Занимательная история эволюции вкусов от наивно-декандентской экзотики до абсолютно целостного и оригинального взгляда на мир и место поэзии в нем обрастает побочными сюжетами. Такими как, например, борьба неуверенного в себе косоглазого мальчика с насмешками и собственными недостатками. Превращение увлекающегося оккультными науками и даже участвовавшего в черной мессе студента в показательно православного человека. Создание легенды об аристократическом происхождении, при том что отец Гумилева — врач из поповичей, получивший дворянство за личные заслуги. Овладение слабо знающим языки поэтом гигантским пластом европейской культуры. И, конечно, долгий путь к браку с Ахматовой и стремительный его крах. К слову, чуткий именно к поэзии, а не к внешнему очарованию belle epoque Шубинский вскрывает и подспудную, редко кем замеченную, но едва ли не самую трудную для мужа и мужчины сторону этого союза — прижизненная популярность Гумилева была гораздо тише громкой известности Ахматовой, а тиражи — на порядок (в строгом арифметическом значении слова) меньше. Автор констатирует: «Сумарный тираж ее книг к 1924 году превысил семьдесят тысяч экземпляров. Суммарный тираж прижизненных книг Гумилева, не считая переводов, — менее шести тысяч».

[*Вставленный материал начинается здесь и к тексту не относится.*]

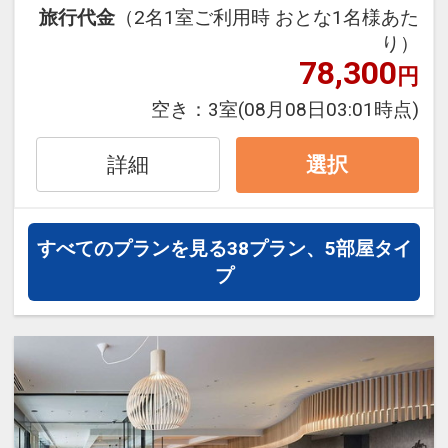
早めのお申し込みがお得！【早３０】
インターネットコース番号：DP-1-
旅行代金
（2名1室ご利用時 おとな1名様あた
本プランは「初泊日の３０日前までにお
17620554
り）
申し込みの方」に限りご予約可能なプラ
78,300
円
ンです。
早期申込対象期間を過ぎてからの変更
空き：
3室
(08月08日03:01時点)
（人数の内訳・客室タイプ・食事条件・
プラン・氏名・人員・泊数の増減等の変
詳細
選択
更）があった場合、
本プランはご利用いただけず、取消後、
新たに通常プランのご予約が必要となり
すべてのプランを見る
38プラン、5部屋タイ
ます。
プ
うれしいポイント♪
●
ドリンクチケット1枚付プラン
QRコードが付いたチケットをお渡し
し、1階の自動販売機で読み取り、お好
きなドリンクを選択♪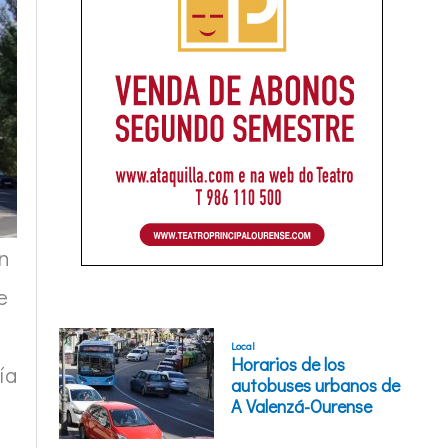
en
e
ía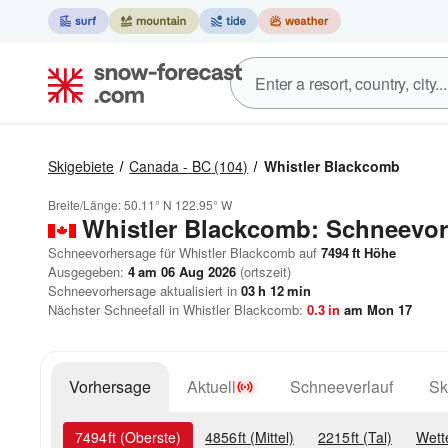
Skigebiete
Canada - BC
(104)
Whistler Blackcomb
Breite/Länge:
50.11° N
122.95° W
Whistler Blackcomb: Schneevo
Schneevorhersage für Whistler Blackcomb auf
7494
ft
Höhe
Ausgegeben:
4 am 06 Aug 2026
(ortszeit)
Schneevorhersage aktualisiert in
03
h
12
min
Nächster Schneefall in Whistler Blackcomb:
0.3
in
am Mon 17
Vorhersage
Aktuell
Schneeverlauf
Sk
7494
ft
(Oberste)
4856
ft
(Mittel)
2215
ft
(Tal)
Wett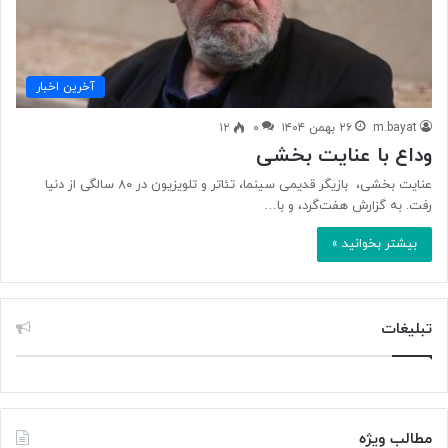
آخرین اخبار
m.bayat
۲۶ بهمن ۱۴۰۴
۰
۱۲
وداع با عنایت بخشی
عنایت بخشی، ‌ بازیگر قدیمی سینما، تئاتر و تلویزیون در ۸۰ سالگی از دنیا
رفت. به گزارش هفت‌گرد، و با…
بیشتر بخوانید »
تبلیغات
مطالب ویژه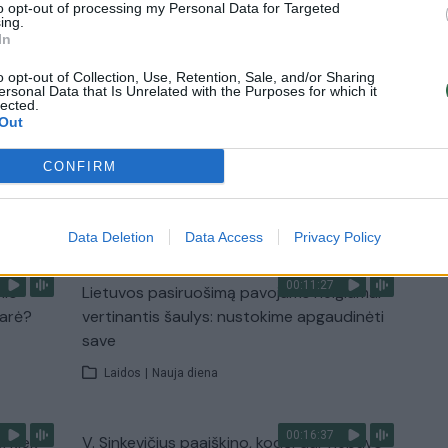
to opt-out of processing my Personal Data for Targeted
ing.
In
2:33
00:04:00
dens
Kuprines pasvėrę specialistai įspėja apie
e:
pavojingą įprotį: tą daro daugiau nei pusė
o opt-out of Collection, Use, Retention, Sale, and/or Sharing
ersonal Data that Is Unrelated with the Purposes for which it
pradinukų
lected.
Out
Žinios
|
Lietuvos diena
CONFIRM
TV
Visi įrašai
Data Deletion
Data Access
Privacy Policy
00:11:27
nio
Lietuvos pasiruošimą pavojams neigiamai
narė?
vertinantis šaulys: nustokime apgaudinėti
save
Laidos
|
Nauja diena
00:16:37
, kiek
V. Sinkevičius paaiškino, kodėl dar nebuvo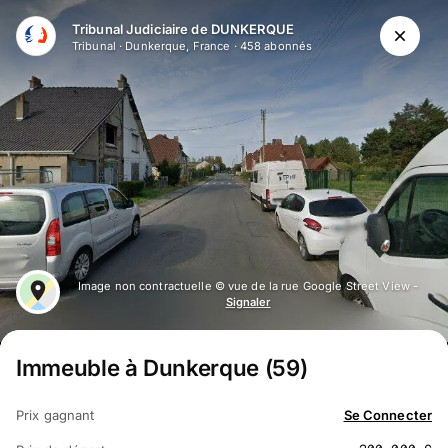
Aller au contenu principal
Tribunal Judiciaire de DUNKERQUE
Tribunal
·
Dunkerque, France
·
458
abonné
s
Image non contractuelle © vue de la rue Google Street View -
Signaler
Immeuble à Dunkerque (59)
Prix gagnant
Se Connecter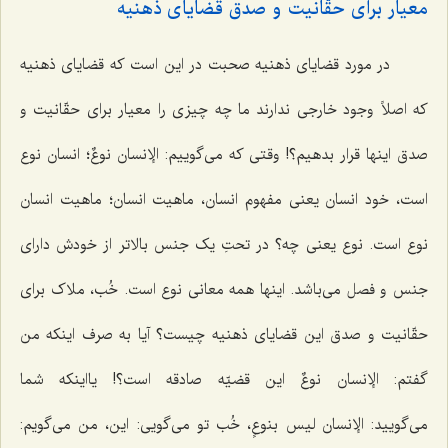
معیار برای حقّانیت و صدق قضایای ذهنیه
در مورد قضایای ذهنیه صحبت در این است که قضایای ذهنیه
که اصلاً وجود خارجی ندارند ما چه چیزی را معیار برای حقّانیت و
صدق اینها قرار بدهیم؟! وقتی که می‌گوییم:
الإنسان نوعٌ
؛ انسان نوع
است، خود انسان یعنی مفهوم انسان، ماهیت انسان؛ ماهیت انسان
نوع است. نوع یعنی چه؟ در تحتِ یک جنس بالاتر از خودش دارای
جنس و فصل می‌باشد. اینها همه معانی نوع است. خُب، ملاک برای
حقّانیت و صدق این قضایای ذهنیه چیست؟ آیا به صرف اینکه من
گفتم:
الإنسان نوعٌ
این قضیّه صادقه است؟! یااینکه شما
می‌گویید:
الإنسان لیس بنوعٍ
، خُب تو می‌گویی: این، من می‌گویم: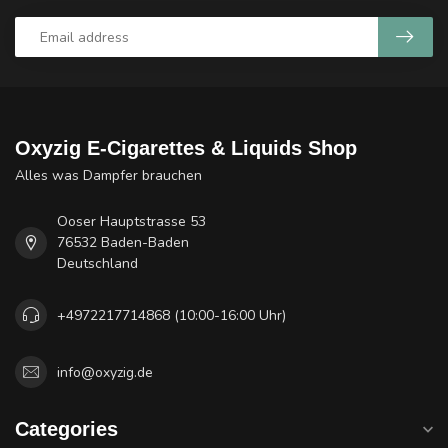
Oxyzig E-Cigarettes & Liquids Shop
Alles was Dampfer brauchen
Ooser Hauptstrasse 53
76532 Baden-Baden
Deutschland
+4972217714868 (10:00-16:00 Uhr)
info@oxyzig.de
Categories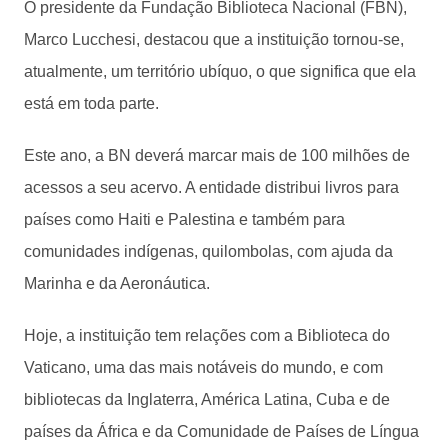
O presidente da Fundação Biblioteca Nacional (FBN),
Marco Lucchesi, destacou que a instituição tornou-se,
atualmente, um território ubíquo, o que significa que ela
está em toda parte.
Este ano, a BN deverá marcar mais de 100 milhões de
acessos a seu acervo. A entidade distribui livros para
países como Haiti e Palestina e também para
comunidades indígenas, quilombolas, com ajuda da
Marinha e da Aeronáutica.
Hoje, a instituição tem relações com a Biblioteca do
Vaticano, uma das mais notáveis do mundo, e com
bibliotecas da Inglaterra, América Latina, Cuba e de
países da África e da Comunidade de Países de Língua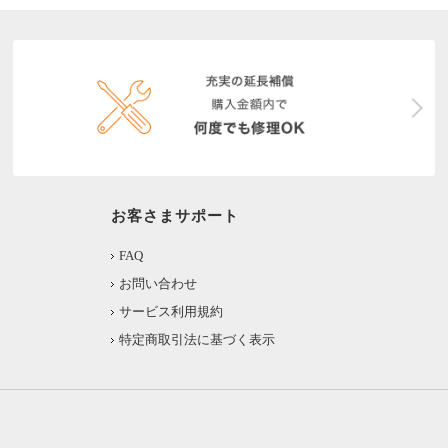
お客さまサポート
FAQ
お問い合わせ
サービス利用規約
特定商取引法に基づく表示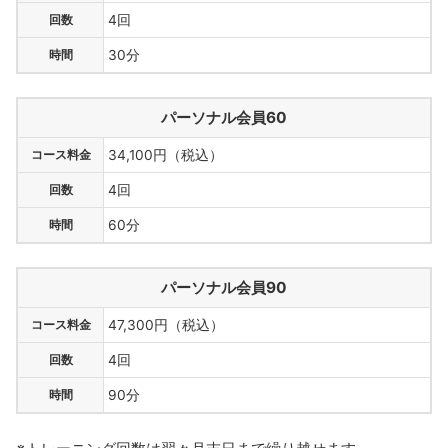
回数
4回
時間
30分
パーソナル会員60
コース料金
34,100円（税込）
回数
4回
時間
60分
パーソナル会員90
コース料金
47,300円（税込）
回数
4回
時間
90分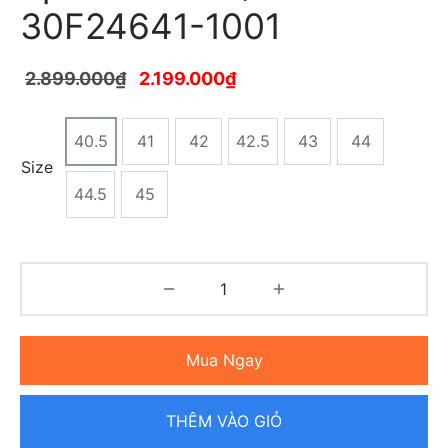
30F24641-1001
2.899.000
₫
2.199.000
₫
40.5
41
42
42.5
43
44
Size
44.5
45
Mua Ngay
THÊM VÀO GIỎ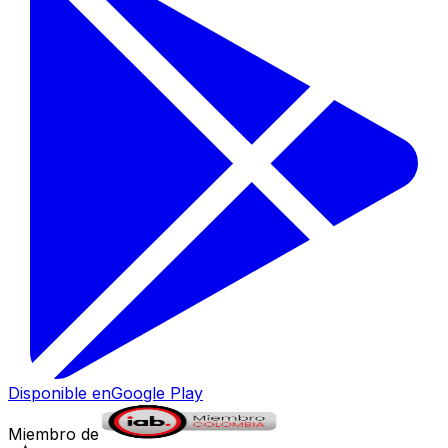
Disponible en
Google Play
Miembro de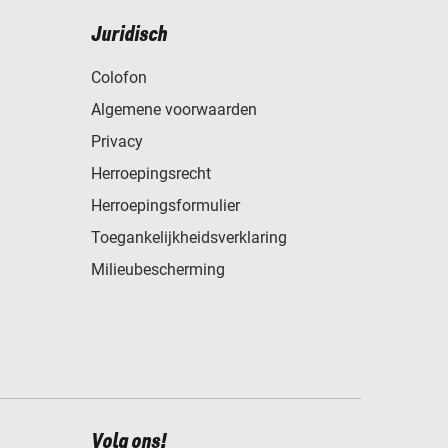
Juridisch
Colofon
Algemene voorwaarden
Privacy
Herroepingsrecht
Herroepingsformulier
Toegankelijkheidsverklaring
Milieubescherming
Volg ons!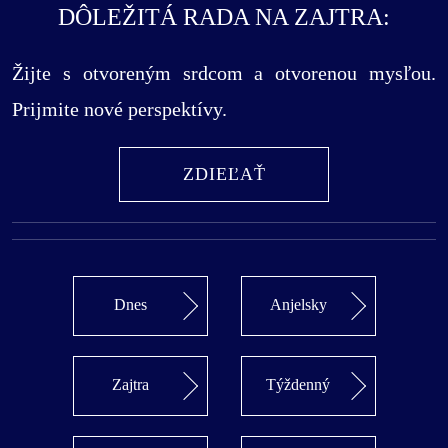
DÔLEŽITÁ RADA NA ZAJTRA:
Žijte s otvoreným srdcom a otvorenou mysľou.
Prijmite nové perspektívy.
ZDIEĽAŤ
Dnes
Anjelsky
Zajtra
Týždenný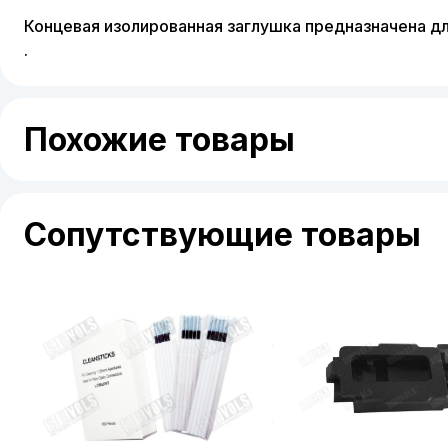
Концевая изолированная заглушка предназначена д
.
Похожие товары
Сопутствующие товары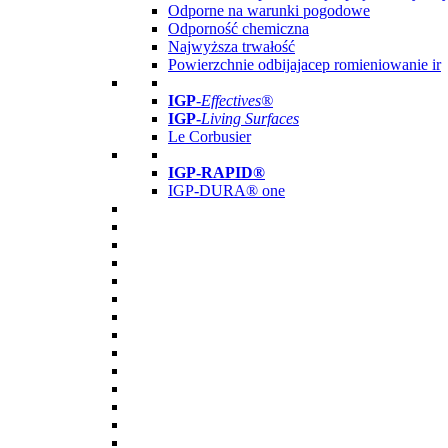
Odporne na warunki pogodowe
Odporność chemiczna
Najwyższa trwałość
Powierzchnie odbijajacep romieniowanie ir
IGP
-
Effectives®
IGP-
Living Surfaces
Le Corbusier
IGP-RAPID®
IGP-DURA® one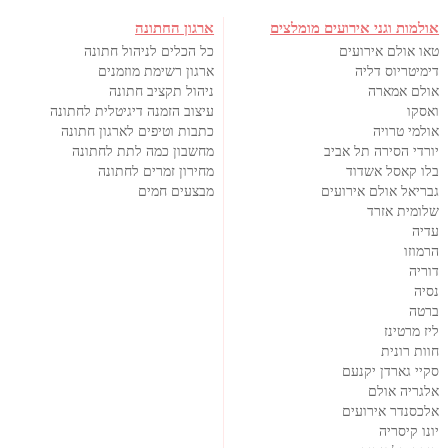
אולמות וגני אירועים מומלצים
ארגון החתונה
טאו אולם אירועים
כל הכלים לניהול חתונה
דימיטריוס דליה
ארגון רשימת מוזמנים
אולם אמארה
ניהול תקציב חתונה
ואסקו
עיצוב הזמנה דיגיטלית לחתונה
אולמי טרויה
כתבות וטיפים לארגון חתונה
יורדי הסירה תל אביב
מחשבון כמה לתת לחתונה
בלו קאסל אשדוד
מחירון זמרים לחתונה
גבריאל אולם אירועים
מבצעים חמים
שלומית אזרד
עדיה
הרמוזו
דוריה
נסיה
ברטה
ליז מרטינז
חוות רונית
סקיי גארדן יקנעם
אלגריה אולם
אלכסנדר אירועים
יונו קיסריה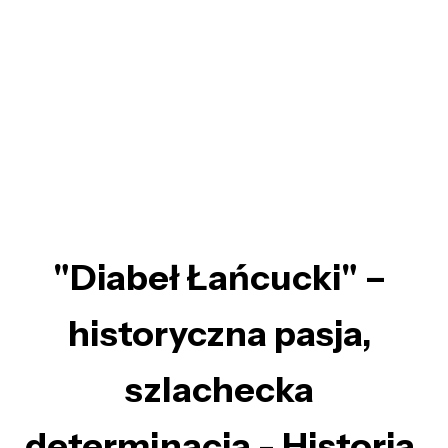
"Diabeł Łańcucki" –
historyczna pasja,
szlachecka
determinacja - Historia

Последняя подробность, расстрел в 1921 году в числе участников монархического заговора под пером Шубинского становится из простого факта биографии штрихом к психологическому портрету Гумилева. Архивы ФСБ не раскрыты, и до сих пор не установлен факт участия (так же, как и неучастия) поэта в этом заговоре, но ясно, что определенную роль в этом обвинении играл даже в самые страшные годы его наивный взгляд: после прихода к власти большевиков он отчего-то решил, что лучше всего прямо называть себя монархистом, считал, что эта определенность каким-то образом обеспечит ему безопасность, и о своих убеждениях сообщал даже матросам Балтийского флота.
Изучивший, разумеется, все написанное о своем герое предшественниками, Шубинский развенчивает, на самом деле, даже не его миф о себе, а образ, принадлежащий коллективному автору из его поклонников и врагов — и намеренных искажений в воспоминаниях о поэте ближайших к нему людей, от Ахматовой до Георгия Иванова, автор находит больше, чем в записках всех его недоброжелателей. Сложно переоценить и роль составителей предисловий к перестроечным изданиям, поневоле (за неимением просто материала и в силу своего культурного бэкграунда) упрощавших образ Н.С.Гумилева до уровня героев Валентина Пикуля. «Вытравить из памяти культуры фальшивый образ бравого «офицера и патриота» так же трудно, как образ лубочного «охотника на львов», — пишет Шубинский, и все же благодаря его книге это сделать намного проще — вытравить если не из памяти культуры, то из своей собственной.